Фрагмент для чтения
┄┄┄┄┄┄┄┄┄┄
Выбрать главу

Так обстоит дело со схемами, будь то цикличности, линейности, универсализации или индивидуализации. Они могут оказаться кстати лишь для того, чтобы, отодвинув их, оставить место для чего-то более уместного. – Но ведь от авторов, древних и новых, мы часто слышим о повторении того же самого? от Платона, от Ницше? Да, только это не значит что они мыслят в схемах цикличности. Мы тоже говорим: Ренессанс это возвращение, восстановление, восстание. Значит ли это, что мы сначала имеем в голове схему возвращения и потом подгоняем событие под неё? Мы не Ренессанс хотим понять из идеи возвращения, а наоборот, возвращение пытаемся осмыслить из того, что встречаем и встретим в том едином событии, которое осветило себя и всё вокруг.
┄┄┄┄┄┄┄┄┄┄
Записанные данные:
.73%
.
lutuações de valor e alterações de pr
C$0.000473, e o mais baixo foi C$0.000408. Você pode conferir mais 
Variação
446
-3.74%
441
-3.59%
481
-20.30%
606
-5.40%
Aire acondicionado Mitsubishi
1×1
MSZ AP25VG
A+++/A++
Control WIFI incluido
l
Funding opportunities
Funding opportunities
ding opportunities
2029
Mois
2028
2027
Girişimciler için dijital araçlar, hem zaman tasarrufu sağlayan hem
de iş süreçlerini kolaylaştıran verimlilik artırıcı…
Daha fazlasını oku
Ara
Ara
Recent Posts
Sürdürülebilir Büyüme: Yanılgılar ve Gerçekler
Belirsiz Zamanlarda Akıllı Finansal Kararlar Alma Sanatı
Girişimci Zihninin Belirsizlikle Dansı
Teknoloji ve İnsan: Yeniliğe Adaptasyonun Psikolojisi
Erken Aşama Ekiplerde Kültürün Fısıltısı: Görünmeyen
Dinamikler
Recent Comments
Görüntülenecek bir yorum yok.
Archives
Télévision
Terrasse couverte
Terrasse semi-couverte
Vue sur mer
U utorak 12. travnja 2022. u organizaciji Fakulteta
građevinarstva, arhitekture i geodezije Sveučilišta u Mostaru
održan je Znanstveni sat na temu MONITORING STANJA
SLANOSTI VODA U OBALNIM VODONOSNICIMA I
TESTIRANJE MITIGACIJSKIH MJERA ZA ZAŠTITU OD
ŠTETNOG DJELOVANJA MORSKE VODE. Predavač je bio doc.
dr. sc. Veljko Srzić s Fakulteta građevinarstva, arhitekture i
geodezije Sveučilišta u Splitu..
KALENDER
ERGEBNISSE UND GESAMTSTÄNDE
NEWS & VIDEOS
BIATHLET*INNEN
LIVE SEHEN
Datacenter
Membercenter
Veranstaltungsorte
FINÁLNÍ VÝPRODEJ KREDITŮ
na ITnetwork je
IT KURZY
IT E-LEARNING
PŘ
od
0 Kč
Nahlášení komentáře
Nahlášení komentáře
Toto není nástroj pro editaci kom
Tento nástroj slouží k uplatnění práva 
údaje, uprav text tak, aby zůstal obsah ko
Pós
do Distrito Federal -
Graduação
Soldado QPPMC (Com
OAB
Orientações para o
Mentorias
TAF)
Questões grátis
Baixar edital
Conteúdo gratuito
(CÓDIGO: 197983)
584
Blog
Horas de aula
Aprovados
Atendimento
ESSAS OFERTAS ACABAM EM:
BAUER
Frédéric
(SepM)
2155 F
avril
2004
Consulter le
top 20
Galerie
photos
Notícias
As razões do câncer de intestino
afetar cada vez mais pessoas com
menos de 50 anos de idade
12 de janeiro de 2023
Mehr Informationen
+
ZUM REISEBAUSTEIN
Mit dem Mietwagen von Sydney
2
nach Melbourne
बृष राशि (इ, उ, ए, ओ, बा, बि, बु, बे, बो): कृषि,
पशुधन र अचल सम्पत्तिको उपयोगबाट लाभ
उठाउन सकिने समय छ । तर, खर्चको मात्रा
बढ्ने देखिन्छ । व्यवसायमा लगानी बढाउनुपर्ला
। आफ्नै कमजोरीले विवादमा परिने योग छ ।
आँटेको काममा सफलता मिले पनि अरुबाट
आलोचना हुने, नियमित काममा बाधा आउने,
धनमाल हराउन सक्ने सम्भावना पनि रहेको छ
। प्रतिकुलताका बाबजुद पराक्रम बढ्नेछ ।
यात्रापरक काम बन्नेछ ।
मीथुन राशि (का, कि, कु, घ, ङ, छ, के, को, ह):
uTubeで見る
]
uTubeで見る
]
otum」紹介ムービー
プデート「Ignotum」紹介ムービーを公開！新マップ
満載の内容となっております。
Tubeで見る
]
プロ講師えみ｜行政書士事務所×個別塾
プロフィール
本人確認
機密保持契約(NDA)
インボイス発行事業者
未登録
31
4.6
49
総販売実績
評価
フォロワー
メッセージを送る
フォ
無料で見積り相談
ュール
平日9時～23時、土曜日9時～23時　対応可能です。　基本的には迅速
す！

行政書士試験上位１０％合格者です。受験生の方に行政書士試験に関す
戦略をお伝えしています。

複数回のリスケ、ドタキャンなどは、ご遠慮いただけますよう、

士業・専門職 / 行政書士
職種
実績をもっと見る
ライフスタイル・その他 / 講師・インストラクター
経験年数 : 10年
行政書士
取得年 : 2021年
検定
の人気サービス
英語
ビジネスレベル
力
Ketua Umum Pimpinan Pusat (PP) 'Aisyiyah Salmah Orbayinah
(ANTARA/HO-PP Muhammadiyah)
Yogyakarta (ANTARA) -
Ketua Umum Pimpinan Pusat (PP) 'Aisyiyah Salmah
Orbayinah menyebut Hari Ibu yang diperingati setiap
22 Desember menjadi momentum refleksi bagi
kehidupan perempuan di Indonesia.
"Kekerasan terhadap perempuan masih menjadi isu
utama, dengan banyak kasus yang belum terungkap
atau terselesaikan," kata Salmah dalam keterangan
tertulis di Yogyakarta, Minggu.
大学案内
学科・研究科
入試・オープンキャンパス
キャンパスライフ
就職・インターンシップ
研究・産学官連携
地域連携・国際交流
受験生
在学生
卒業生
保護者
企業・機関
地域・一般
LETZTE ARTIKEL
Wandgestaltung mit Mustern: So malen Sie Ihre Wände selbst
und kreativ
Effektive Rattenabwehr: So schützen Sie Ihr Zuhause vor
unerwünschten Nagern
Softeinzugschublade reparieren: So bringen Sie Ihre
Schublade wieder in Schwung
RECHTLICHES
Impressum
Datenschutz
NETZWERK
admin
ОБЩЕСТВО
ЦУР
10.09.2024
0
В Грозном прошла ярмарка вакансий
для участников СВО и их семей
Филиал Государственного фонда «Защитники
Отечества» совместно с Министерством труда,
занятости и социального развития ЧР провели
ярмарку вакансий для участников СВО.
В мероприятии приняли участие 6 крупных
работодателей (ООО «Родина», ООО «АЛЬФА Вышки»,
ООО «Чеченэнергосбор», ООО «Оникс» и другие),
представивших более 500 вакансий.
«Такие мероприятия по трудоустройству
┄┄┄┄┄┄┄┄┄┄
Цель задания
Перепечатайте целиком фрагмент о схемах цикличности и Ренессансе, ничего в нем не меняя.

Результат задания
Выбрать главу

Так обстоит дело со схемами, будь то цикличности, линейности, универсализации или индивидуализации. Они могут оказаться кстати лишь для того, чтобы, отодвинув их, оставить место для чего-то более уместного. – Но ведь от авторов, древних и новых, мы часто слышим о повторении того же самого? от Платона, от Ницше? Да, только это не значит что они мыслят в схемах цикличности. Мы тоже говорим: Ренессанс это возвращение, восстановление, восстание. Значит ли это, что мы сначала имеем в голове схему возвращения и потом подгоняем событие под неё? Мы не Ренессанс хотим понять из идеи возвращения, а наоборот, возвращение пытаемся осмыслить из того, что встречаем и встретим в том едином событии, которое осветило себя и всё вокруг.